# TDE 3 - Big Data Processing with Apache Spark

## Imports & Configs

In [None]:
!pip install pyspark



In [None]:
import pyspark
from pyspark import SparkFiles
from pyspark.sql import SparkSession

# SparkSQL
import pyspark.sql.functions as f

## Coletando os dados

In [None]:
!wget -nc 'http://www.ppgia.pucpr.br/~jean.barddal/bigdata/transactions.csv.zip'
!unzip -n transactions.csv.zip

File ‘transactions.csv.zip’ already there; not retrieving.

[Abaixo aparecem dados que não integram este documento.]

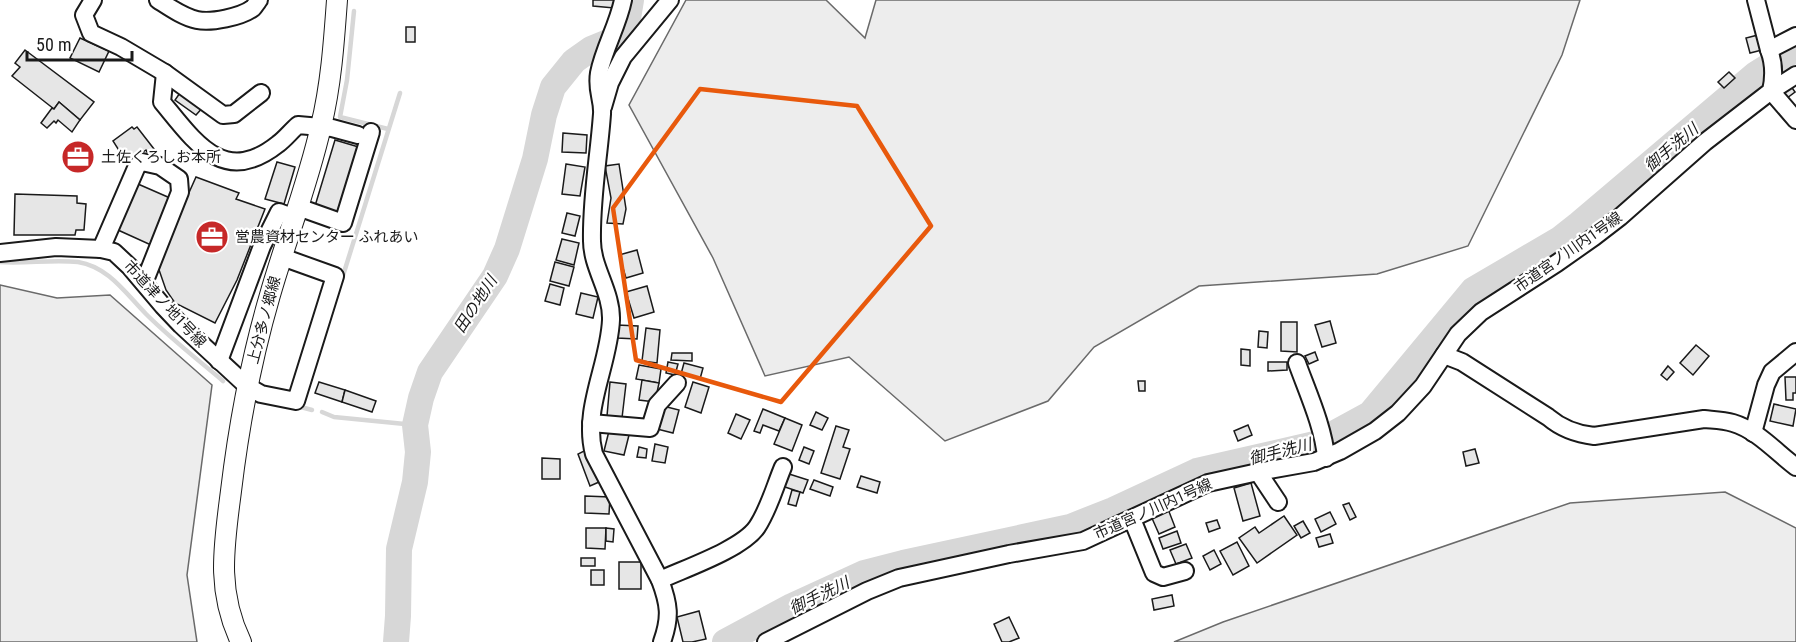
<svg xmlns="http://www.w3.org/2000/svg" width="1796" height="642" viewBox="0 0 1796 642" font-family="'Roboto Condensed','Noto Sans JP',sans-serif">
	<rect width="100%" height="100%" fill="#fff"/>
	<g fill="#ededed" stroke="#6a6a6a" stroke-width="1.5">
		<polygon points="686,0 826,0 865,38 876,0 1580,0 1562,55 1468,246 1377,274 1199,286 1094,347 1048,401 945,441 849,357 765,376 713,258 629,105"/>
		<polygon points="0,285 57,298 110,295 212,385 187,575 197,642 0,642"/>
		<polygon points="1725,492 1796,528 1796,642 1174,642 1223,622 1570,503"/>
	</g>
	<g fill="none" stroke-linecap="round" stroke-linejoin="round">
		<g stroke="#d7d7d7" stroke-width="4.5">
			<polyline points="354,11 347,80 340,117 388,129"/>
			<path d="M0 262C26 264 52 259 78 262 109 267 126 294 146 314 170 338 197 359 223 381"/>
			<polyline points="341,282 400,93"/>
			<polyline points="297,406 312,410"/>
			<polyline points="322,412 334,417 415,425"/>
		</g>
		<g stroke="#d7d7d7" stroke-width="26">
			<polyline points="396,642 398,616 399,549 415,482 418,452 415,425 421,398 430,372 495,276 507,249 535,159 544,115 553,87 574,61 591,49 618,38 628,18 631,0"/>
			<polyline points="725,642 792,606 864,573 903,563 1070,527 1113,510 1197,471 1315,444 1370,414 1473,290 1560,239 1579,224 1756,74 1796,49"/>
		</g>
	</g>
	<g fill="#e6e6e6" stroke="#1a1a1a" stroke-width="1.5">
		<polygon points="593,0 615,0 614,8 593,6"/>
		<rect x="406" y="27" width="9" height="15"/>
		<polygon points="1758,35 1762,50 1750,53 1746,38"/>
		<polygon points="80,38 109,51 99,72 70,58"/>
		<polygon points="25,50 94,102 80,120 59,102 54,109 12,76 20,67 15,63"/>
		<polygon points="1729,72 1735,78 1724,88 1718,82"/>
		<polygon points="1790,85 1795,92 1787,98 1782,92"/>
		<polygon points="182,90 204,106 196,115 175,100"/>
		<polygon points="59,102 80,120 72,132 58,120 56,123 54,121 47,128 41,123 52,108 54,109"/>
		<polygon points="132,127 134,129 137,127 154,149 148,154 146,150 127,163 113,141"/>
		<polygon points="563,133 587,135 586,153 562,152"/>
		<polygon points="335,140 362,148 338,213 315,206"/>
		<polygon points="277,162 295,167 284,204 265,199"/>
		<polygon points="566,164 585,167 580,196 562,194"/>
		<polygon points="619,164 626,209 623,224 607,223 611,198 605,166"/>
		<polygon points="196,177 239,193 236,199 265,209 237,280 215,323 175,303 166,290 157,264"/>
		<polygon points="138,184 170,198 151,245 118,230"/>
		<polygon points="15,194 77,196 77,203 86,204 84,230 76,230 75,235 14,235"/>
		<polygon points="567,213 580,216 575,236 562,233"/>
		<polygon points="562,239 579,243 574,265 556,260"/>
		<polygon points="637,250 643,273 626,278 619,255"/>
		<polygon points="555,262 574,267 569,286 550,281"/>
		<polygon points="550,284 564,288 560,305 545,301"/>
		<polygon points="647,286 654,312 634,318 626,292"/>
		<polygon points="581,293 598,297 593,318 576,314"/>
		<polygon points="1330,321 1336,343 1322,347 1315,325"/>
		<polygon points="1281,322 1297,322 1297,352 1281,351"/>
		<polygon points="617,325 638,326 637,339 617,338"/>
		<polygon points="646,328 660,330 657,363 642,361"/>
		<polygon points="1259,331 1268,332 1267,348 1258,347"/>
		<polygon points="1696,345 1709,356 1693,375 1680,363"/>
		<polygon points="1241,349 1250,350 1250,366 1241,365"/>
		<polygon points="1315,352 1318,360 1309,364 1305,356"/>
		<polygon points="672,353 692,353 692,361 671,360"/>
		<polygon points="668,362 678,364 675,375 666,373"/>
		<polygon points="1268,362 1287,362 1287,370 1268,371"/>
		<polygon points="684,363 703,368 700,379 681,374"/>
		<polygon points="639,365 661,369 659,383 636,379"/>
		<polygon points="1668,366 1674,372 1667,380 1661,375"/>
		<polygon points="1785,377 1796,377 1796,393 1793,393 1793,400 1786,400"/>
		<polygon points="642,380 659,383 655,402 639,400"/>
		<polygon points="1138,381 1145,381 1145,391 1139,391"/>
		<polygon points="319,382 345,390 342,402 315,393"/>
		<polygon points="610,382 626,384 622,418 607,416"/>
		<polygon points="693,382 709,387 701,413 685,407"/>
		<polygon points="345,390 376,401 372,412 342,402"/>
		<polygon points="1774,404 1796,409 1793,426 1770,421"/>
		<polygon points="663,406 679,410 673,433 657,429"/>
		<polygon points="763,409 785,418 779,431 763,425 760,433 754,431"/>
		<polygon points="816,412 828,418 822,430 810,425"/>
		<polygon points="736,414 750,420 741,439 728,433"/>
		<polygon points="785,418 802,425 792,451 774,444"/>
		<polygon points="1248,425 1252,435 1238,441 1234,431"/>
		<polygon points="836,426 849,430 843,447 850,449 840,479 821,473"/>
		<polygon points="609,431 629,435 624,455 604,451"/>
		<polygon points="655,444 668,447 665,463 652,461"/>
		<polygon points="639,447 647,449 646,458 637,457"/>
		<polygon points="804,447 814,451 809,464 799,460"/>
		<polygon points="1475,449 1479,463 1466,466 1463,452"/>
		<polygon points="586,450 599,482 590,486 578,454"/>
		<polygon points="542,458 560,459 560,479 542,479"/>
		<polygon points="786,473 808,480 803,493 782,486"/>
		<polygon points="861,476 880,482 877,493 857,487"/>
		<polygon points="814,480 833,487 830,496 810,489"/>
		<polygon points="1251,483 1260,516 1243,521 1234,488"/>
		<polygon points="792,490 800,492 796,506 788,504"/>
		<polygon points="585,496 610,497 609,514 585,513"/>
		<polygon points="1349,503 1356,517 1350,520 1343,505"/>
		<polygon points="1168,509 1175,527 1159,534 1151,516"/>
		<polygon points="1330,512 1336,524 1321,532 1315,519"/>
		<polygon points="1284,516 1297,535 1257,563 1239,538 1255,527 1259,533"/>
		<polygon points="1217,520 1220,528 1209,532 1206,523"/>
		<polygon points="1303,521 1310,533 1301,538 1294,526"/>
		<polygon points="586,528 606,528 605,549 586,548"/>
		<polygon points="606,528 614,529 613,542 606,541"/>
		<polygon points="1177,531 1181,543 1163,549 1159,538"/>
		<polygon points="1330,534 1333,543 1319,547 1316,538"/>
		<polygon points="1237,542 1249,566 1233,575 1220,551"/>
		<polygon points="1186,544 1192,558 1176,564 1170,550"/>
		<polygon points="1214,550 1221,564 1210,570 1203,556"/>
		<rect x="581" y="558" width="14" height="8"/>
		<rect x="619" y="562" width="22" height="27"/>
		<rect x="591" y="570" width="13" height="15"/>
		<polygon points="1172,595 1174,606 1154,610 1152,599"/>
		<polygon points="699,611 706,639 692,642 683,642 677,617"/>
		<polygon points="1009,617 1019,638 1009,642 1002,642 994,624"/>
	</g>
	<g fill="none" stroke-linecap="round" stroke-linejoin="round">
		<defs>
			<g id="minor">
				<polyline points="93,0 84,15 91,33 121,47 165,73 223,115 234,114 261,93"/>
				<path d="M158 0C169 7 183 17 197 20 211 23 241 17 253 8 254 7 258 1 259 0"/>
				<path d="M623 0C618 25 604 48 599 73 596 91 603 99 602 114 599 156 591 198 592 241 592 268 612 292 611 320 609 365 582 409 594 454L660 580C669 604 671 617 662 642"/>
				<polyline points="1756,0 1769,50"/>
				<path d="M165 73 162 102C195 142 224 187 278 144 285 139 291 131 298 125L332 128 358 135"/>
				<polyline points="1796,75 1771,91 1796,120"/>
				<polyline points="603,107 610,83 623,57 670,0"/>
				<polyline points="298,207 343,223 371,132"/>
				<polyline points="101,249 137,166 142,162 160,166 179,179 180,192 144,283"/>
				<polyline points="0,253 56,247 101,249 114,252 130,267 163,306 181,325 247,386 261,394 296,401 335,276 282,257"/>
				<path d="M1444 355 1462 362 1548 417C1562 429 1576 434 1594 436L1704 419C1714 420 1723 420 1733 423 1757 430 1776 452 1796 467"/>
				<polyline points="219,361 262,246 279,212 295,218"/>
				<path d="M1297 363C1307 391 1324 428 1326 458"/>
				<polyline points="591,423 650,428 657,405 677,383"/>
				<polyline points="1753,433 1766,385 1772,372 1796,352"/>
				<polyline points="1258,472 1278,502"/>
				<polyline points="1132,519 1154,573 1163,577 1185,571"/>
				<path d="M660 580C686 568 742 549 757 527 769 509 775 486 783 467"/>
				<path d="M766 642 867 591 899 578 1009 554 1083 541 1208 483 1258 472 1314 462 1340 451 1375 431 1398 413 1423 386 1458 334 1481 312 1557 263 1594 237 1620 217 1705 142 1771 91C1774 78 1774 63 1769 50L1796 36"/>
			</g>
			<path id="major" d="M241 642C216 590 224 546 231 491 239 424 251 360 270 295 286 239 308 184 321 126 331 85 334 42 337 0"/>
		</defs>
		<use href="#minor" stroke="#1a1a1a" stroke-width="20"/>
		<use href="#major" stroke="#1a1a1a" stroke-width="22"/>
		<use href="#minor" stroke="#fff" stroke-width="16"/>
		<use href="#major" stroke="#fff" stroke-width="20"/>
	</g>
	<path fill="none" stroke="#e8590c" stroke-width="4.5" stroke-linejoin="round" d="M700 89 857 106 931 226 781 402 636 360 613 208Z"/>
	<defs>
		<symbol id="office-disc" viewBox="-11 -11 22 22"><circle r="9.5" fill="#c62828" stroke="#fff"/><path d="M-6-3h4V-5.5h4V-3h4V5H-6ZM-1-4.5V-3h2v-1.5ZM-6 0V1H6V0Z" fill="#fff"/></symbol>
	</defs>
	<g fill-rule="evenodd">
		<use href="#office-disc" x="59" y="138" width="38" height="38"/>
		<use href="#office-disc" x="193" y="218" width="38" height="38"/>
	</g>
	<g text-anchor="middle" stroke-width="4.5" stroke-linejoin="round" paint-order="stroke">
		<g font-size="15" fill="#1a1a1a" stroke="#fff" text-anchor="start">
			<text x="101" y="162">土佐くろしお本所</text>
			<text x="235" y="242">営農資材センター ふれあい</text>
		</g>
		<g font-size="15" fill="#1a1a1a" stroke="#fff">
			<text transform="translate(1568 252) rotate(-35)" y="5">市道宮ノ川内1号線</text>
			<text transform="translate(165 304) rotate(47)" y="5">市道津ノ地1号線</text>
			<text transform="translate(264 320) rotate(-75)" y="5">上分多ノ郷線</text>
			<text transform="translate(1153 509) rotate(-24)" y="5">市道宮ノ川内1号線</text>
		</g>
		<g font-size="16" font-style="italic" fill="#1a1a1a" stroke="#fff">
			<text transform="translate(1671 147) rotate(-40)" y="6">御手洗川</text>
			<text transform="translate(475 304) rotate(-57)" y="6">田の地川</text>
			<text transform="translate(1280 451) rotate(-14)" y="6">御手洗川</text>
			<text transform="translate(819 595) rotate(-26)" y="6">御手洗川</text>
		</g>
	</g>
	<path d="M27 51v9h105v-9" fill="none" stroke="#1a1a1a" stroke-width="3"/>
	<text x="36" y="51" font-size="18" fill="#1a1a1a" stroke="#ffffff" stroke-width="4.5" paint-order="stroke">50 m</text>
</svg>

Archive:  transactions.csv.zip


## Iniciando a sessão `spark`

In [None]:
spark = SparkSession.builder.appName('Transactions').getOrCreate()
sc = spark.sparkContext

## Formato `csv` para SparkSQL

In [None]:
df = spark.read.csv("transactions.csv", header=True, inferSchema=True, sep=";")

In [None]:
# Configuração para realizar consultas com SQL
df.createOrReplaceTempView('table')

In [None]:
# Visualizando as 5 primeiras instâncias
df.show(5)

+---------------+----+---------+--------------------+------+---------+---------+---------------+--------+---------------+
|country_or_area|year|comm_code|           commodity|  flow|trade_usd|weight_kg|  quantity_name|quantity|       category|
+---------------+----+---------+--------------------+------+---------+---------+---------------+--------+---------------+
|    Afghanistan|2016|   010410|         Sheep, live|Export|     6088|     2339|Number of items|    51.0|01_live_animals|
|    Afghanistan|2016|   010420|         Goats, live|Export|     3958|      984|Number of items|    53.0|01_live_animals|
|    Afghanistan|2008|   010210|Bovine animals, l...|Import|  1026804|      272|Number of items|  3769.0|01_live_animals|
|        Albania|2016|   010290|Bovine animals, l...|Import|  2414533|  1114023|Number of items|  6853.0|01_live_animals|
|        Albania|2016|   010392|Swine, live excep...|Import| 14265937|  9484953|Number of items| 96040.0|01_live_animals|
+---------------+----+--

# Using `SparkSQL`

## **1. The number of transactions involving Brazil**;

In [None]:
# Método 1: Query SQL

query_ex1 = """ SELECT COUNT(country_or_area)
                FROM table 
                WHERE country_or_area = "Brazil" """

# Executando a Query
df_trans_brazil_1 = spark.sql(query_ex1)

# Exibindo o resultado
df_trans_brazil_1.show(1)

+----------------------+
|count(country_or_area)|
+----------------------+
|                184748|
+----------------------+



In [None]:
# Método 2: Maneira Clássica de usar o SparkSQL

select_brazil = df.select(f.col('country_or_area')) 
select_brazil[select_brazil['country_or_area'] == 'Brazil'].count()

184748

## **2. The number of transactions per year**;

In [None]:
# Método 1: Query SQL

query_ex2 = """ SELECT COUNT(year), year
                FROM table
                GROUP BY year
                ORDER BY year ASC """

# Executando a Query
df_trans_per_year = spark.sql(query_ex2)

# Exibindo 29 instâncias iniciais
df_trans_per_year.show(5)

+-----------+----+
|count(year)|year|
+-----------+----+
|      30994|1988|
|      63921|1989|
|      72258|1990|
|      83933|1991|
|     121184|1992|
+-----------+----+
only showing top 5 rows



## **3. The most commercialized commodity (summing the quantities) in 2016, per flow type**;

In [None]:
# Método 1: Query SQL

query_ex3 = """ SELECT commodity, flow, sum_comm from(
                    SELECT flow, sum_comm, ROW_NUMBER() OVER (PARTITION BY flow ORDER BY sum_comm DESC) rn, commodity 
                        FROM (SELECT SUM(weight_kg) AS sum_comm, flow, commodity
                                    FROM table 
                                    WHERE year = 2016 and comm_code <> 'TOTAL' AND weight_kg IS NOT NULL
                                    GROUP BY flow, commodity)
                        GROUP BY flow, sum_comm, commodity) WHERE rn = 1 
                        ORDER BY sum_comm """

# Executando a Query
df_mc_comm_2016_flowtype = spark.sql(query_ex3)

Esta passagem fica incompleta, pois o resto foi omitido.